**YOUR INSTRUCTIONS:**
Copy each line below in which the string "wash" occurs.

**ENTRIES PROVIDED:**
^^^^^^^^^^^^^^^^

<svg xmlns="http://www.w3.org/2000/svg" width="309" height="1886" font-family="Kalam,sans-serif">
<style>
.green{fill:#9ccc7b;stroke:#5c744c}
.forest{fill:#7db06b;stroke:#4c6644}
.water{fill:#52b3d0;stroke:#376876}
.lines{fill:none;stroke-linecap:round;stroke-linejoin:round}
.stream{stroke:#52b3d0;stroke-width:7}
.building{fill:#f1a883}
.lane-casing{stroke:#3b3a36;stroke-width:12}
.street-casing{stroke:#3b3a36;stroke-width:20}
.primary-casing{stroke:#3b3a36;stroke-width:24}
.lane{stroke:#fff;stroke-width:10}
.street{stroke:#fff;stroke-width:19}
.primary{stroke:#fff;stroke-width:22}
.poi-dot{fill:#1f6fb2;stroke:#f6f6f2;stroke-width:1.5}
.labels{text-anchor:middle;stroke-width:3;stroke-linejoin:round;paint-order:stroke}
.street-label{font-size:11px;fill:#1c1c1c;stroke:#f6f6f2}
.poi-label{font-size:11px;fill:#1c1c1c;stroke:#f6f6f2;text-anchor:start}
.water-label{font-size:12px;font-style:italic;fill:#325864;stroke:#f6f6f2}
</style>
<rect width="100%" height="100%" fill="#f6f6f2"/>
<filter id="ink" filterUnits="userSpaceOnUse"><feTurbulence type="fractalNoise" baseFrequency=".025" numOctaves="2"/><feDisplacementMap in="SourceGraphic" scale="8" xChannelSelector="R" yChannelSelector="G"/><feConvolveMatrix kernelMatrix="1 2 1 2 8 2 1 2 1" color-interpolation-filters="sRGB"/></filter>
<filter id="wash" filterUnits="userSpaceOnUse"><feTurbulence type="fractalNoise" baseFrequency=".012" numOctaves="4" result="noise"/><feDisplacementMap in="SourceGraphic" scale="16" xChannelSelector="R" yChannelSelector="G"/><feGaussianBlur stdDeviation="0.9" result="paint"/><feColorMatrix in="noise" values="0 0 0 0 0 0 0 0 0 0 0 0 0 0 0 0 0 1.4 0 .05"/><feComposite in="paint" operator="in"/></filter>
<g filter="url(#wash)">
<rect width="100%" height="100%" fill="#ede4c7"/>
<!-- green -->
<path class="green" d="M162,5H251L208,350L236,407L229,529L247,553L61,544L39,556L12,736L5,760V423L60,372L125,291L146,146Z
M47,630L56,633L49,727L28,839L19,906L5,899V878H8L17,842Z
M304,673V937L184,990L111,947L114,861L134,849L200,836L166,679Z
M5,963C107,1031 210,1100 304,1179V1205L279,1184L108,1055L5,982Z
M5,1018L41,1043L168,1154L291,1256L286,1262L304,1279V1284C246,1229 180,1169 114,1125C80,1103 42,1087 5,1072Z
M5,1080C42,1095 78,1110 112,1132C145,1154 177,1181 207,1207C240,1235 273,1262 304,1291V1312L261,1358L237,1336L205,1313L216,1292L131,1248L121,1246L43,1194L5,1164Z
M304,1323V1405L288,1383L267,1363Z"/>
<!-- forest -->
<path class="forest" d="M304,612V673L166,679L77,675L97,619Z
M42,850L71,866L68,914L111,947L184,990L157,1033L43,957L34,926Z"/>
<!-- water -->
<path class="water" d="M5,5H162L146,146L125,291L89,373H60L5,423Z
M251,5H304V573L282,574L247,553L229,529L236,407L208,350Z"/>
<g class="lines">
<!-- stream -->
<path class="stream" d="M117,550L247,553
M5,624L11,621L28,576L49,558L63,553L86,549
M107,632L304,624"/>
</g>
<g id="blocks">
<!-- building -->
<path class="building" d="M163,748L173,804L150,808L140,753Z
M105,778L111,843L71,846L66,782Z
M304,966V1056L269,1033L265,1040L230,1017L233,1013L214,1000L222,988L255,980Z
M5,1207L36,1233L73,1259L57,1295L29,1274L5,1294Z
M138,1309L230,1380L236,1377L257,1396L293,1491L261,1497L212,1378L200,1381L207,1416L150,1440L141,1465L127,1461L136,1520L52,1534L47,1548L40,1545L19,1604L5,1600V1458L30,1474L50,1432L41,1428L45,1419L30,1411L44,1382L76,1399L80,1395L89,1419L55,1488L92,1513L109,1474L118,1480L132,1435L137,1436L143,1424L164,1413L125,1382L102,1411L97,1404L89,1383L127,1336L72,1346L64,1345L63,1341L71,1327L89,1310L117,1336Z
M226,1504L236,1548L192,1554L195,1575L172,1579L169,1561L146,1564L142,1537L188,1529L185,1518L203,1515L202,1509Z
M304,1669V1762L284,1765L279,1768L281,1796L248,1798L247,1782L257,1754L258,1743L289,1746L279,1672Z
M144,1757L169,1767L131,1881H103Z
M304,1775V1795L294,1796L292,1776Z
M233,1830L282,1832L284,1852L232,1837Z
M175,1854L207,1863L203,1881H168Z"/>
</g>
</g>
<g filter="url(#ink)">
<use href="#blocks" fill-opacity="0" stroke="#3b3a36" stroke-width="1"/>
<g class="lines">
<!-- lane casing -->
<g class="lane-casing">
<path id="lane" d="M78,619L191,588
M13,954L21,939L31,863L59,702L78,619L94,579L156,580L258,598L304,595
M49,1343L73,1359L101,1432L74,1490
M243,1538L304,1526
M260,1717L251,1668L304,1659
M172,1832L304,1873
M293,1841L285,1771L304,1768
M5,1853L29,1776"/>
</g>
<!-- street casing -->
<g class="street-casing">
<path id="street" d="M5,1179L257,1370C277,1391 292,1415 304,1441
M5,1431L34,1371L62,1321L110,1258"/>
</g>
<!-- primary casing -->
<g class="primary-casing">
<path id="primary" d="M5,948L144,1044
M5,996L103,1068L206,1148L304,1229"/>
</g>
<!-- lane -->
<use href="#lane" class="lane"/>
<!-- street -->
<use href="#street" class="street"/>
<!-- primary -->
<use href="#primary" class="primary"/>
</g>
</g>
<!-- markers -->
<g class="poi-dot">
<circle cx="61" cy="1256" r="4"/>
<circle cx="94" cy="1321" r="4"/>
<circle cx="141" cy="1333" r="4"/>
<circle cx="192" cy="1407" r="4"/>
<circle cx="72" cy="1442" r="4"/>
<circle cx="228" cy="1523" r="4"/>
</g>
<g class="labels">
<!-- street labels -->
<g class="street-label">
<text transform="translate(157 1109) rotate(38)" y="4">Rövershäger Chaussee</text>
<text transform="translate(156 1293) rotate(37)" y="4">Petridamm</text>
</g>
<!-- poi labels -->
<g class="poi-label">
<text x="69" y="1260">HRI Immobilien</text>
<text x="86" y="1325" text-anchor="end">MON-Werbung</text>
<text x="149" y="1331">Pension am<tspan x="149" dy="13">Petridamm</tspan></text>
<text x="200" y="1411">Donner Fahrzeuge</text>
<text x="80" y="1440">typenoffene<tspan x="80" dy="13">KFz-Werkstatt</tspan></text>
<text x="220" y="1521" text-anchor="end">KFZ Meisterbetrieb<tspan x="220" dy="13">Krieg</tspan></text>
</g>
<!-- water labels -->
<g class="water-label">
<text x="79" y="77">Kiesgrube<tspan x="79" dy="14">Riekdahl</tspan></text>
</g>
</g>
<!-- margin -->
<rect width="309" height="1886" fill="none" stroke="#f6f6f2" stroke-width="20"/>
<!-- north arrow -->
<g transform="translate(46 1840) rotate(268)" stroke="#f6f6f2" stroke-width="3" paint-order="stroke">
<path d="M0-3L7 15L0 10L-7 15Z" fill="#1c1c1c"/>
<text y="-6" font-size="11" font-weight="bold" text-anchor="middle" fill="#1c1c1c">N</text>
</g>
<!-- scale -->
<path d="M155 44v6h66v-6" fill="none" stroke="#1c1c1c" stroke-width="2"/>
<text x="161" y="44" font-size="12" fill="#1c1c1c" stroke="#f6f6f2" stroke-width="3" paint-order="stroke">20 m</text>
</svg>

^^^^^^^^^^^^^^^^

**THE COMPLETED TASK:**
<filter id="wash" filterUnits="userSpaceOnUse"><feTurbulence type="fractalNoise" baseFrequency=".012" numOctaves="4" result="noise"/><feDisplacementMap in="SourceGraphic" scale="16" xChannelSelector="R" yChannelSelector="G"/><feGaussianBlur stdDeviation="0.9" result="paint"/><feColorMatrix in="noise" values="0 0 0 0 0 0 0 0 0 0 0 0 0 0 0 0 0 1.4 0 .05"/><feComposite in="paint" operator="in"/></filter>
<g filter="url(#wash)">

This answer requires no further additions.